┌─ EXTRAIT CITÉ
De l’ensemble des pays du G8, le Canada gagne la palme du pire élève [1].

Émissions de GES des pays du G8

Par habitant, il est également le pire avec les États-Unis.

Émissions de GES des pays du G8 par personne

Cliquez sur les images pour une meilleure lecture

Pour expliquer cette situation accablante, il faut voir la série de plans d’actions canadiens, sans tonus ni efficacité, qui ont été lancés les uns à la suite des autres: le Plan vert pour un environnement sain en 1991 de Lucien Bouchard; le Projet de société en 1992 de Jean Charest; le Plan d’action 2000 de David Anderson; le Plan du Canada sur les changements climatiques en 2002 du même ministre; le plan de Stéphane Dion en 2005; le plan du gouvernement Harper de 2007.  Une suite de plans inefficaces sans conviction politique.

Tandis que bon nombre de pays européens ont pris le leadership et que le Canada doit donner l’exemple à cause de,  notamment, l’Arctique qui constitue l’une de ses importantes régions, le pays demeure l’un des cancres de la scène internationale.  Rappelons que les pays scandinaves avaient déjà instauré une taxe sur le carbone dès le début de la décennie 1990 (Finlande en 1990, Suède en 1991 et Danemark en 1993) et que l’Union européenne a mis en place en 2005 un système d’échange de crédits de CO2.  Il faut que le Canada effectue un virage à 180°, qu’il retrouve ses lettres de noblesse et qu’il prenne le leadership pour atténuer cette problématique planétaire.
└─
┌─ DONNÉES FOURNIES
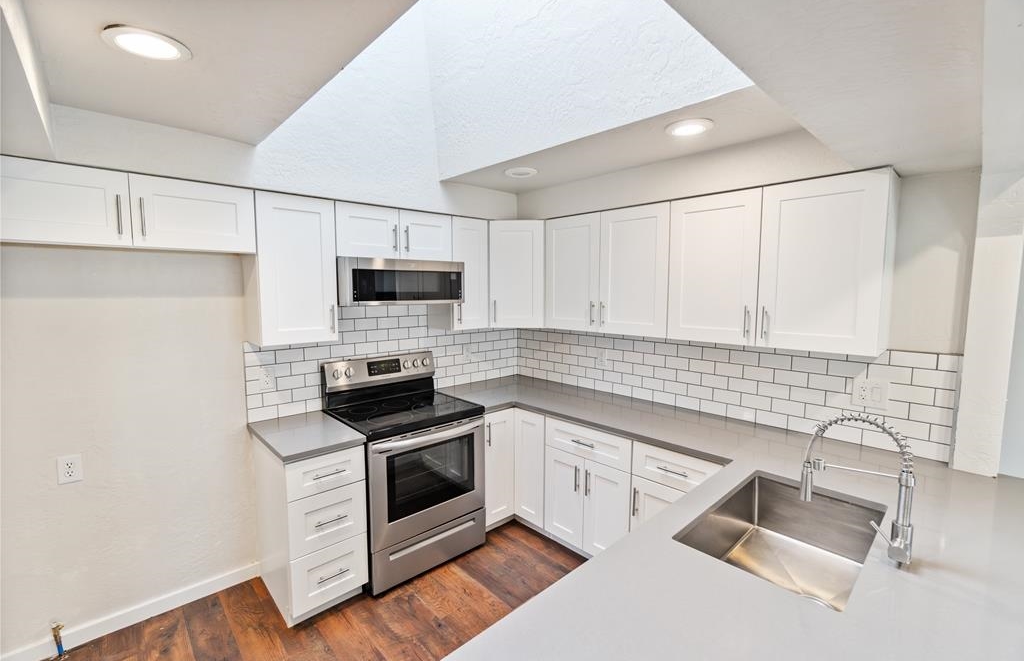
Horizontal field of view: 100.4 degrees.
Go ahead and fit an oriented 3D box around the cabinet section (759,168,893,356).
[{"bbox_3d":[1.456,-0.294,1.986,0.328,0.756,0.455,-5,7,-43],"label":"cabinet section"}]

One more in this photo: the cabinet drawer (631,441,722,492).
[{"bbox_3d":[0.975,0.669,2.254,0.525,0.183,0.454,-5,8,-43],"label":"cabinet drawer"}]

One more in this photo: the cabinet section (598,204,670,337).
[{"bbox_3d":[0.832,-0.356,2.651,0.328,0.756,0.460,-5,7,-43],"label":"cabinet section"}]

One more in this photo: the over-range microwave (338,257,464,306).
[{"bbox_3d":[-0.736,-0.294,2.663,0.761,0.258,0.455,-5,8,-43],"label":"over-range microwave"}]

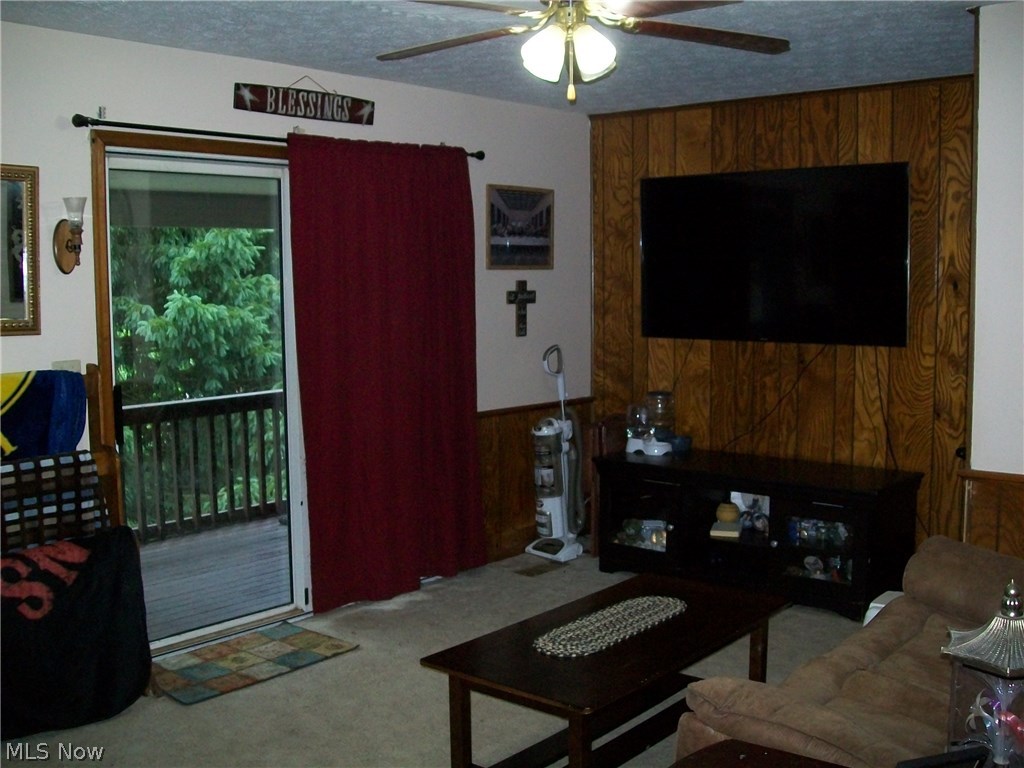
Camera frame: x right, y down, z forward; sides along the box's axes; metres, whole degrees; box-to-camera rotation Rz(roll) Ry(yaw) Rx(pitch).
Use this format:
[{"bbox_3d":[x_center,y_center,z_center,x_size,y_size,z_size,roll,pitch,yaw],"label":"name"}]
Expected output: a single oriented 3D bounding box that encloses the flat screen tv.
[{"bbox_3d":[1.278,-0.635,5.321,1.468,0.835,0.070,5,8,41],"label":"flat screen tv"}]

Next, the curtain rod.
[{"bbox_3d":[-0.847,-1.033,4.506,0.080,0.070,2.130,5,8,41],"label":"curtain rod"}]

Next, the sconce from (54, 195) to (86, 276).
[{"bbox_3d":[-1.541,-0.522,3.749,0.140,0.276,0.106,5,8,41],"label":"sconce"}]

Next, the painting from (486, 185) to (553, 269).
[{"bbox_3d":[0.061,-0.829,5.666,0.025,0.439,0.545,5,8,41],"label":"painting"}]

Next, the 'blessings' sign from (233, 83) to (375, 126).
[{"bbox_3d":[-0.867,-1.197,4.567,0.020,0.107,0.762,5,8,41],"label":"'blessings' sign"}]

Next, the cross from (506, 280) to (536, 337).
[{"bbox_3d":[0.062,-0.403,5.709,0.020,0.303,0.243,5,8,41],"label":"cross"}]

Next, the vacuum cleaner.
[{"bbox_3d":[0.266,0.360,5.748,0.287,1.155,0.347,5,8,41],"label":"vacuum cleaner"}]

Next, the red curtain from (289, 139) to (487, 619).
[{"bbox_3d":[-0.532,-0.058,4.949,0.100,2.090,1.191,5,8,41],"label":"red curtain"}]

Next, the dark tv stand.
└─
- TRAVAIL À FAIRE -
a. Modifiez le passage de l'extrait sur les émissions du Canada allant de "Tandis que bon" jusqu'à "cette problématique planétaire.", en y remplaçant "cancres" par "mauvais élèves".
b. Convertissez en liste JSON de chaînes le passage des enregistrements qui va de la ligne contenant "Next, the cross" jusqu'à la fin des enregistrements, avec une chaîne par ligne et sans les lignes vides.

- CORRIGÉ -
a.
Tandis que bon nombre de pays européens ont pris le leadership et que le Canada doit donner l’exemple à cause de,  notamment, l’Arctique qui constitue l’une de ses importantes régions, le pays demeure l’un des mauvais élèves de la scène internationale.  Rappelons que les pays scandinaves avaient déjà instauré une taxe sur le carbone dès le début de la décennie 1990 (Finlande en 1990, Suède en 1991 et Danemark en 1993) et que l’Union européenne a mis en place en 2005 un système d’échange de crédits de CO2.  Il faut que le Canada effectue un virage à 180°, qu’il retrouve ses lettres de noblesse et qu’il prenne le leadership pour atténuer cette problématique planétaire.

b.
[
  "Next, the cross from (506, 280) to (536, 337).",
  "[{\"bbox_3d\":[0.062,-0.403,5.709,0.020,0.303,0.243,5,8,41],\"label\":\"cross\"}]",
  "Next, the vacuum cleaner.",
  "[{\"bbox_3d\":[0.266,0.360,5.748,0.287,1.155,0.347,5,8,41],\"label\":\"vacuum cleaner\"}]",
  "Next, the red curtain from (289, 139) to (487, 619).",
  "[{\"bbox_3d\":[-0.532,-0.058,4.949,0.100,2.090,1.191,5,8,41],\"label\":\"red curtain\"}]",
  "Next, the dark tv stand."
]